«È inammissibile che un elevato numero di proposte di legge, mozioni e atti ispettivi continui a rimanere bloccato nei cassetti della Regione o venga sistematicamente rinviato a colpi di maggioranza, quando si tratta di provvedimenti presentati dalle opposizioni. Attualmente si svolgono appena tre sedute al mese, spesso ridotte a poche ore di lavoro: una prassi non più tollerabile che mortifica il dibattito democratico e lascia irrisolti i problemi dei cittadini». Inizia così la lettera ufficiale che il consigliere regionale del Partito Democratico, Fabrizio Cesetti, ha indirizzato al Presidente dell’Assemblea Legislativa delle Marche, Gianluca Pasqui, e a tutti i presidenti dei gruppi consiliari, per chiedere un netto e immediato cambio di passo nell’organizzazione dei lavori dell’Aula. Iniziativa annunciata dall’esponente dem prima della pausa estiva e preventivamente comunicata alla capogruppo del Partito Democratico in Consiglio regionale, Valeria Mancinelli.
«Il Consiglio regionale – afferma Cesetti – è un organo legislativo e come tale ha il diritto e il dovere di lavorare: non può essere ridotto a un mero passacarte delle proposte della Giunta regionale. Pretendere che gli atti presentati vengano sollecitamente iscritti all’ordine del giorno ed esaminati è una necessità per ogni consigliere, sia di maggioranza che di opposizione, che voglia svolgere correttamente il mandato conferitogli dai cittadini. Si tratta dell’esercizio dei nostri doveri e delle nostre prerogative costituzionalmente previste. Serve dunque un drastico cambio di passo con la calendarizzazione di più sedute settimanali, sull’esempio del modello di funzionamento della Camera dei Deputati e del Senato della Repubblica, magari individuando momenti distinti per discutere le proposte di legge e gli atti ispettivi e di indirizzo».
«È una questione di rispetto per gli elettori e per i principi della rappresentanza democratica – continua il consigliere del Pd –: dietro ogni proposta o mozione vi sono le necessità reali dei cittadini. Tutti gli atti devono avere la pari dignità istituzionale di essere esaminati e di avere un pronunciamento assembleare. Poi, in Aula, ciascuno sarà libero di approvare o respingere i provvedimenti, ma ogni consigliere dovrà assumersi la responsabilità diretta del proprio voto di fronte alla comunità regionale. Ne va anche della reputazione del Consiglio regionale e della classe politica marchigiana, visto che negli ultimi tempi l’anomalo funzionamento dell’Assemblea è stato stigmatizzato da osservatori esterni e stampa».

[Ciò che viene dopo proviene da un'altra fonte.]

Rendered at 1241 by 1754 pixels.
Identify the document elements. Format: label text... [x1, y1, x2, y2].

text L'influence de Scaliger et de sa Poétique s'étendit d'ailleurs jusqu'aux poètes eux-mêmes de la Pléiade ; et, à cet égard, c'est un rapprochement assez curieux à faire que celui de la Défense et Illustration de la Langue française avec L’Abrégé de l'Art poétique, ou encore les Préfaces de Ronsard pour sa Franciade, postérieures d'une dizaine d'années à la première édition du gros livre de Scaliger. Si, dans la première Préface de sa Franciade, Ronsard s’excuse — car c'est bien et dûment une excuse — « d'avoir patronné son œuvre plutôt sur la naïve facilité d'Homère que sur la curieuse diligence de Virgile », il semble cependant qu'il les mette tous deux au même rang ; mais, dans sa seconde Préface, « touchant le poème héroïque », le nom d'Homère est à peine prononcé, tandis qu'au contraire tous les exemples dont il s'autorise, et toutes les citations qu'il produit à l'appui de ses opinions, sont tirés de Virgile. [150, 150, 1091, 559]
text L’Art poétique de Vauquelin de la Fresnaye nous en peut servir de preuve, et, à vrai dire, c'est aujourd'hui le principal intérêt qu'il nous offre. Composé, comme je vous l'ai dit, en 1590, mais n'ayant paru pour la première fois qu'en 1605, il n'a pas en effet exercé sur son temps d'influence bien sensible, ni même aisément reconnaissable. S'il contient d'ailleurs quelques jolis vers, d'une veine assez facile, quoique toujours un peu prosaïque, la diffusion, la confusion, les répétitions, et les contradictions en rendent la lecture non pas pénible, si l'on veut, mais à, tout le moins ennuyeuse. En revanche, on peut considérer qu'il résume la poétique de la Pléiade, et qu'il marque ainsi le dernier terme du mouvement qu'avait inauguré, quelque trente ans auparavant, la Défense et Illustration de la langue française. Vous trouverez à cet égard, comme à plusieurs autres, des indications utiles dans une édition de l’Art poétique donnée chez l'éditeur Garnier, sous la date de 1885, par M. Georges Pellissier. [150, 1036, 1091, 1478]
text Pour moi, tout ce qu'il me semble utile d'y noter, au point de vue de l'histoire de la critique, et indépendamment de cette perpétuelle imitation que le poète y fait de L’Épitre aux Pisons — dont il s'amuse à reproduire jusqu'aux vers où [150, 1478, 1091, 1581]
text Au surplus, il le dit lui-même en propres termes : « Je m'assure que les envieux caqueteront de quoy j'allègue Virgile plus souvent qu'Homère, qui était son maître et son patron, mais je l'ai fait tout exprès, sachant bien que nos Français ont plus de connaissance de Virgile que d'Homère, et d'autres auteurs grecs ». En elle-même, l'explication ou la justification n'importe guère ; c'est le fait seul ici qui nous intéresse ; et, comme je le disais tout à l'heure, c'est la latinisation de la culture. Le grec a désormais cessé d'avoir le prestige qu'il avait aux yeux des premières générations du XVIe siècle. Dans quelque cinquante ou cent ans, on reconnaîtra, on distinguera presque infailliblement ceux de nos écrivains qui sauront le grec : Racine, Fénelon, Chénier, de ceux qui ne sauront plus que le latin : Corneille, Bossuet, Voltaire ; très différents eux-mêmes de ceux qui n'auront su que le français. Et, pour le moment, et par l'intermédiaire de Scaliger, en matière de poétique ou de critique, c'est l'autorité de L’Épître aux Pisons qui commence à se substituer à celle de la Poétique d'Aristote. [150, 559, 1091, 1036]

L’iniziativa assume un valore ancora più urgente in vista della ripresa autunnale, che vedrà il Consiglio impegnato su appuntamenti finanziari e programmatici decisivi per il futuro delle Marche: l’esame del Rendiconto 2025 con i rilievi della Corte dei Conti — da svolgere in tempi congrui e senza le compressioni viste negli ultimi anni —, il Documento di Economia e Finanza Regionale e il Bilancio di previsione 2027-2029. «Si tratta di passaggi cruciali sui quali intendiamo portare proposte concrete su temi chiave come sanità, lavoro, economia, infrastrutture, trasporto pubblico, sicurezza, ambiente e politiche sociali», conclude Cesetti. «Tre sedute al mese non sono sufficienti per affrontare queste emergenze con la dovuta tempestività. I marchigiani meritano un Consiglio regionale pienamente operativo ed efficiente, che non si riduca a un’istituzione a mezzo servizio per omettere intenzionalmente l’esame delle proposte presentate dalle minoranze».